____ Extract to read

Have you ever wondered how a camera can take a picture of a tree in the distance and have the subject fill the whole of the frame despite how far away it is?
Or how a picture can be taken close to a subject yet include a whole host of things either side of it? Stay with us and we'll tell you all you need to know.
In the world of photography the focal length describes the distance in millimetres between the lens and the image it forms on the sensor (or film) when it is sharply focused at infinity - the farthest possible distance. This distance, simplistically, determines the angle of view - how much the lens sees - which controls what portion of the scene will be captured. And this portion in turn is dependent on the size of the sensor (or film). The lens's focal length determines the magnification, that is, the size of the image that the lens forms. And to achieve the pictures you want you will have to employ lenses with different focal lengths - but more on that later.

________
____ Source data

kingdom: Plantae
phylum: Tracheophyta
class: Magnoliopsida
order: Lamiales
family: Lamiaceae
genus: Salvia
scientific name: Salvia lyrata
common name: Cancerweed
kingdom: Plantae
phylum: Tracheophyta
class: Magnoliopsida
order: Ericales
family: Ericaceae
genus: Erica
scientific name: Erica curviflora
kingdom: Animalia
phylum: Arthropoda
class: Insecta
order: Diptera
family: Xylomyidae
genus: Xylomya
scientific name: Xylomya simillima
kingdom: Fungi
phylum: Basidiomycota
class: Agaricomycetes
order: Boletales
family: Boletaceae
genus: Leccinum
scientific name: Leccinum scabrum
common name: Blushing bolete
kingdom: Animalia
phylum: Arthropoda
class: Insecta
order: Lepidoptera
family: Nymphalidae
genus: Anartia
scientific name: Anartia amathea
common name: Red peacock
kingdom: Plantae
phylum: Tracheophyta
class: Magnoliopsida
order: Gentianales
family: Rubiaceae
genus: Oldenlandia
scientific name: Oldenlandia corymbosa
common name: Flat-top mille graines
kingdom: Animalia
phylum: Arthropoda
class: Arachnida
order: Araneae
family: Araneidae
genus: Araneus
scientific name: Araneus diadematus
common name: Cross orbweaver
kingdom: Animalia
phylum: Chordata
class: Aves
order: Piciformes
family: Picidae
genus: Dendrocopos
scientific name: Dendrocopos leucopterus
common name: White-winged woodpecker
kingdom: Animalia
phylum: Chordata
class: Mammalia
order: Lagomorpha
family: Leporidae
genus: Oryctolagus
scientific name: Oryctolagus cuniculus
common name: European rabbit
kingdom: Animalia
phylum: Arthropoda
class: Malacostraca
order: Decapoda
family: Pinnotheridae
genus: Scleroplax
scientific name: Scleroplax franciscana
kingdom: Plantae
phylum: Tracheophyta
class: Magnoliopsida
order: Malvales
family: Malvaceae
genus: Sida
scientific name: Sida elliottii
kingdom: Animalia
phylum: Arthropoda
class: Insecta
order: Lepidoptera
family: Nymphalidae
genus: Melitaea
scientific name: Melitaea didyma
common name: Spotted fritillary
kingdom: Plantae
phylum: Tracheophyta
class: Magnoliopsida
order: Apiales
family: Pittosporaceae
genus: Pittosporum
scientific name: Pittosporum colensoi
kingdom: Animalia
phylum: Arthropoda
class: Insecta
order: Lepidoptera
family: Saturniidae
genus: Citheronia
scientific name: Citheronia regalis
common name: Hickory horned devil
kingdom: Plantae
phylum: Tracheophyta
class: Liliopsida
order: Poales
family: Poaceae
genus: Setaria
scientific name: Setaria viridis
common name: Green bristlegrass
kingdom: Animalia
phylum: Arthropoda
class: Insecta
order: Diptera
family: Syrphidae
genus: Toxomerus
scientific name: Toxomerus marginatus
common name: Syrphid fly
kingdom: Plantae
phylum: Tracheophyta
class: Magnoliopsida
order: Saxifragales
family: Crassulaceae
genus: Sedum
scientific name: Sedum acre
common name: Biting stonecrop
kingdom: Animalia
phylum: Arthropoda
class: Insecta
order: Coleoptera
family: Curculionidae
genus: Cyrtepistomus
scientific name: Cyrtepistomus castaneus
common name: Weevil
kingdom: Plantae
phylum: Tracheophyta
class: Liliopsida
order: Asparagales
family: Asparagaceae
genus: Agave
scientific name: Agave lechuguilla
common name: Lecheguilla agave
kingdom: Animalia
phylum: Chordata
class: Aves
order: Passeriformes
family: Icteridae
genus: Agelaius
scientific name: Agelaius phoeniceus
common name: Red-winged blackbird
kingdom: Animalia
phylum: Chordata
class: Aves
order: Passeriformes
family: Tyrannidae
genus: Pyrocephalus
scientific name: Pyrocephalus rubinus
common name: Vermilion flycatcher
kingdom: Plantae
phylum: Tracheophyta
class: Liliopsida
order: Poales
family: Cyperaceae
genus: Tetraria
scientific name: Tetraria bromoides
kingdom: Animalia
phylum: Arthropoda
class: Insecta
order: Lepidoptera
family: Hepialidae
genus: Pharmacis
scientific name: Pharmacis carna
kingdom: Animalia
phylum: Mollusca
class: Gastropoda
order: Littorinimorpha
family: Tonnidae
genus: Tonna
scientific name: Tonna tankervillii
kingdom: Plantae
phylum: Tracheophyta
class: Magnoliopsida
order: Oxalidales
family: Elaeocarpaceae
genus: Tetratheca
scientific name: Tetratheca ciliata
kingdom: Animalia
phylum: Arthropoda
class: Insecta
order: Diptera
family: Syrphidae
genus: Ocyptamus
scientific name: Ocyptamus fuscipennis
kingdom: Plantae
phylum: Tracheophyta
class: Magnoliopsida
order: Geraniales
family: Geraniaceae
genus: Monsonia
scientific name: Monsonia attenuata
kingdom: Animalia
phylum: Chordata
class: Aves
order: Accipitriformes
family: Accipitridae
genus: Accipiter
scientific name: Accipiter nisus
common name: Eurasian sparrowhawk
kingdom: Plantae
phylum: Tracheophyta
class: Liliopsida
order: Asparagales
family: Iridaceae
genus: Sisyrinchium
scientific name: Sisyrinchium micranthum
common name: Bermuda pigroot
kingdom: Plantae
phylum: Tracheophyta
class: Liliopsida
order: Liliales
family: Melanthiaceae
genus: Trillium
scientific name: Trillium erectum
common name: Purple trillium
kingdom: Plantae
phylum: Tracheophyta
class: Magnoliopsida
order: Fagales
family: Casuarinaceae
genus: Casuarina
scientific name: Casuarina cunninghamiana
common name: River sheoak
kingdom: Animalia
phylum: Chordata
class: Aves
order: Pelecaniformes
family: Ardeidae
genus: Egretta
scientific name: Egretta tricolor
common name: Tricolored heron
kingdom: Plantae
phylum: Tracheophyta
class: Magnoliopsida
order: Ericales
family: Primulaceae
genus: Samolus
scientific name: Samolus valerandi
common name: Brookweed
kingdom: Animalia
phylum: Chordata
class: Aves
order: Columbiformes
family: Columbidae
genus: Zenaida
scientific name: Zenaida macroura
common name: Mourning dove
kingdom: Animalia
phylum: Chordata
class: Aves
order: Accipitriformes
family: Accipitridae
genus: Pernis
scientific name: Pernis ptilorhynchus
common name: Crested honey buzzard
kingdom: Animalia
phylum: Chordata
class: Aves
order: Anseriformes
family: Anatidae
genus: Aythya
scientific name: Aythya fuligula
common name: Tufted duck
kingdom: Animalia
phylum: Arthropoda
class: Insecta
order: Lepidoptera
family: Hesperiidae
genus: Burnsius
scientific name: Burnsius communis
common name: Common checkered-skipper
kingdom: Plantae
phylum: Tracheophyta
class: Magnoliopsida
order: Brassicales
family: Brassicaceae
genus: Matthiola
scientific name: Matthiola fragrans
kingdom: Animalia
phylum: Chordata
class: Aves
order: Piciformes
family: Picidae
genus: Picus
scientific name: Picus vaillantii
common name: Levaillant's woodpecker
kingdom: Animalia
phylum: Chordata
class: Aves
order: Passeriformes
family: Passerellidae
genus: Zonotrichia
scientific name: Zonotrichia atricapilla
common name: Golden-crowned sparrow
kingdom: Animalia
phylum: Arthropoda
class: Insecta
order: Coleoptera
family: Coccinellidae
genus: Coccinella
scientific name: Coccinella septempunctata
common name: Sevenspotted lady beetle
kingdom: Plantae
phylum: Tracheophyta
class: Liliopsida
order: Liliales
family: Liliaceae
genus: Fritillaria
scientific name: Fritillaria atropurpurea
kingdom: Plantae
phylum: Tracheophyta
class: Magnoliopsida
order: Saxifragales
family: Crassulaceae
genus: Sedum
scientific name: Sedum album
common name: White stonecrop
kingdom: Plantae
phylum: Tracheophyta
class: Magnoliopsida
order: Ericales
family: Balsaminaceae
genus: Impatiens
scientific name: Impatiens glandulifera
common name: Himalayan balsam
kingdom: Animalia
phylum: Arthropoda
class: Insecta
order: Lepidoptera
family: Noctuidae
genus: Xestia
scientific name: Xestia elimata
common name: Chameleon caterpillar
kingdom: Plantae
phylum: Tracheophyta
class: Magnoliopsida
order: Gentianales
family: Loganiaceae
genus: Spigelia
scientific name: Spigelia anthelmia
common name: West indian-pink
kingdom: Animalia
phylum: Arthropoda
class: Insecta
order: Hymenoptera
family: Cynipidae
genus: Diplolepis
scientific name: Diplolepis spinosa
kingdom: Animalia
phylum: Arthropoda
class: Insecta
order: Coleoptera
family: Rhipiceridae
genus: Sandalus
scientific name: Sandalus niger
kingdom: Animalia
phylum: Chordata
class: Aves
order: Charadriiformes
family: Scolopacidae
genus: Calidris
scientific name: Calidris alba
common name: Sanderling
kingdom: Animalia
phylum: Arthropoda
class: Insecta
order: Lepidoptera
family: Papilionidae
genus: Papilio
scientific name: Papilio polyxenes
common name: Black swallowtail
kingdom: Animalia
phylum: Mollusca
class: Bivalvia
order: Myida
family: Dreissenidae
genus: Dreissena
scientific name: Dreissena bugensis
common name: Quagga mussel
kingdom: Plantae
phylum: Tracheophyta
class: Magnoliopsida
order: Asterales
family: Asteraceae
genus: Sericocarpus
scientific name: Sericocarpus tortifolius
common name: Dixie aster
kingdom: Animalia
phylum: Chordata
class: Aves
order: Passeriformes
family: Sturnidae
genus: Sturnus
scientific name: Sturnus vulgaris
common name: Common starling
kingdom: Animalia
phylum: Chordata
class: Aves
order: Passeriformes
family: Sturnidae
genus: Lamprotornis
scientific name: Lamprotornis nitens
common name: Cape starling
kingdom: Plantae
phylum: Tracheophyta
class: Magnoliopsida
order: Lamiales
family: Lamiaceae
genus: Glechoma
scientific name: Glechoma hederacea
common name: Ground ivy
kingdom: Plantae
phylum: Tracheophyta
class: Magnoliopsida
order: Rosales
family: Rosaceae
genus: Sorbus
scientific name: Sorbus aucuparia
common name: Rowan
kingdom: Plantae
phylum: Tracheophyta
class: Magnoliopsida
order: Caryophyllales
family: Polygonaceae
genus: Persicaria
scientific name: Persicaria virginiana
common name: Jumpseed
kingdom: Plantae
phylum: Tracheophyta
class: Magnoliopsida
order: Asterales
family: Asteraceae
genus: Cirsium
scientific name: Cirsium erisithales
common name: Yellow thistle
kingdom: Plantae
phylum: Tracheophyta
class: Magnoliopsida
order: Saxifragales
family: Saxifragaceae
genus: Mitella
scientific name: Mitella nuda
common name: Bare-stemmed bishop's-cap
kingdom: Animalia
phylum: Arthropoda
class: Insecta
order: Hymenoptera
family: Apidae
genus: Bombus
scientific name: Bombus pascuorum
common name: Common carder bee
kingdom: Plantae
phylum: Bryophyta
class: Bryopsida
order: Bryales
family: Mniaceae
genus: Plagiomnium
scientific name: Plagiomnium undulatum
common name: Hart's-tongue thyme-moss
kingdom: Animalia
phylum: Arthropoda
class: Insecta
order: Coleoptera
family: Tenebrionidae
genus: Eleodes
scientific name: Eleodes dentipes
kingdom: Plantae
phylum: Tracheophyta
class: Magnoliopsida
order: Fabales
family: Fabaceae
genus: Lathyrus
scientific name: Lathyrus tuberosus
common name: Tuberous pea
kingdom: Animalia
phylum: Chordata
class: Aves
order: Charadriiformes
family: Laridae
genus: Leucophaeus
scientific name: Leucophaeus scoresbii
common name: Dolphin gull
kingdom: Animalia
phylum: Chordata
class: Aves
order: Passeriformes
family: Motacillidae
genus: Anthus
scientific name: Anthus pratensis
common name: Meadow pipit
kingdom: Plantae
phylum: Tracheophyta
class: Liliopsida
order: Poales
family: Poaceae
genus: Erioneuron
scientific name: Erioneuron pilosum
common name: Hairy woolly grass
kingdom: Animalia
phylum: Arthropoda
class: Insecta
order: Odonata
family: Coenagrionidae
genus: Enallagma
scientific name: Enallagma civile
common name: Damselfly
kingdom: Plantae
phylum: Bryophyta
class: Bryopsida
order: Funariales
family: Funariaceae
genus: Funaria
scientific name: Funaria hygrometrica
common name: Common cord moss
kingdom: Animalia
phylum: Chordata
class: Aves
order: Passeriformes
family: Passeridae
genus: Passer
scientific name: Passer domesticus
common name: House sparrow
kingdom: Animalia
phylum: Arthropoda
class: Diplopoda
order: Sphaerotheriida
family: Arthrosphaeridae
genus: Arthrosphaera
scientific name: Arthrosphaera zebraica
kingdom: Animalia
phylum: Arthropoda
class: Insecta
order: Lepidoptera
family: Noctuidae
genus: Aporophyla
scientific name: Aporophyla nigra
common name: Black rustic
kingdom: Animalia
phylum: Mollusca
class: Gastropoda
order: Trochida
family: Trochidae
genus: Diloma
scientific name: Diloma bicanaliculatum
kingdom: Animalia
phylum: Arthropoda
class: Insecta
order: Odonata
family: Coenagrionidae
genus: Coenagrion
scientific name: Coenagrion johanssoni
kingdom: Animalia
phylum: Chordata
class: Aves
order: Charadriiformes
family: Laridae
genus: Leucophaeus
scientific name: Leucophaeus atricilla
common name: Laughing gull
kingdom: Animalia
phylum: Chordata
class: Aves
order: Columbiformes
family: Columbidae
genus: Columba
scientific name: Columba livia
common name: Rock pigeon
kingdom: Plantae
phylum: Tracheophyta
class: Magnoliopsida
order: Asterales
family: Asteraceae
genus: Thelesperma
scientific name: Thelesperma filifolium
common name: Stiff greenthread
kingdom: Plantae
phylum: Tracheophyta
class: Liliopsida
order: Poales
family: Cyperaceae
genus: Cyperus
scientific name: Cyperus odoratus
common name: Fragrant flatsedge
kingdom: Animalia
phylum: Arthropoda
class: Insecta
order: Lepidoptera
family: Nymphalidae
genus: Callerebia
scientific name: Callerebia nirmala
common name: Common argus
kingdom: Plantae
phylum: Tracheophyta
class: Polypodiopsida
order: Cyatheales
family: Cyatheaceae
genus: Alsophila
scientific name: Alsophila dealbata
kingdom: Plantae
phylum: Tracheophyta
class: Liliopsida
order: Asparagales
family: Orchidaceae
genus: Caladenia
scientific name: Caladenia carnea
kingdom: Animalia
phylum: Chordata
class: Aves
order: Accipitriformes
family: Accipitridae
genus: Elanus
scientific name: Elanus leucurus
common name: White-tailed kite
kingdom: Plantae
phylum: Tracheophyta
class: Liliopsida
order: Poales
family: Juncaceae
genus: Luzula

________

* [Problems to work on]
1) Repeat the part of the focal length passage from "In the world" to "on that later." word for word.
2) According to the focal length passage, what is the portion of the scene that will be captured dependent on?
3) Translate this sentence from the focal length passage into Spanish: "The lens's focal length determines the magnification, that is, the size of the image that the lens forms."
The lines after the focal length passage are separate material and not part of it.

* [Solution set]
1)
In the world of photography the focal length describes the distance in millimetres between the lens and the image it forms on the sensor (or film) when it is sharply focused at infinity - the farthest possible distance. This distance, simplistically, determines the angle of view - how much the lens sees - which controls what portion of the scene will be captured. And this portion in turn is dependent on the size of the sensor (or film). The lens's focal length determines the magnification, that is, the size of the image that the lens forms. And to achieve the pictures you want you will have to employ lenses with different focal lengths - but more on that later.

2) The size of the sensor (or film).

3) La distancia focal del objetivo determina la ampliación, es decir, el tamaño de la imagen que forma el objetivo.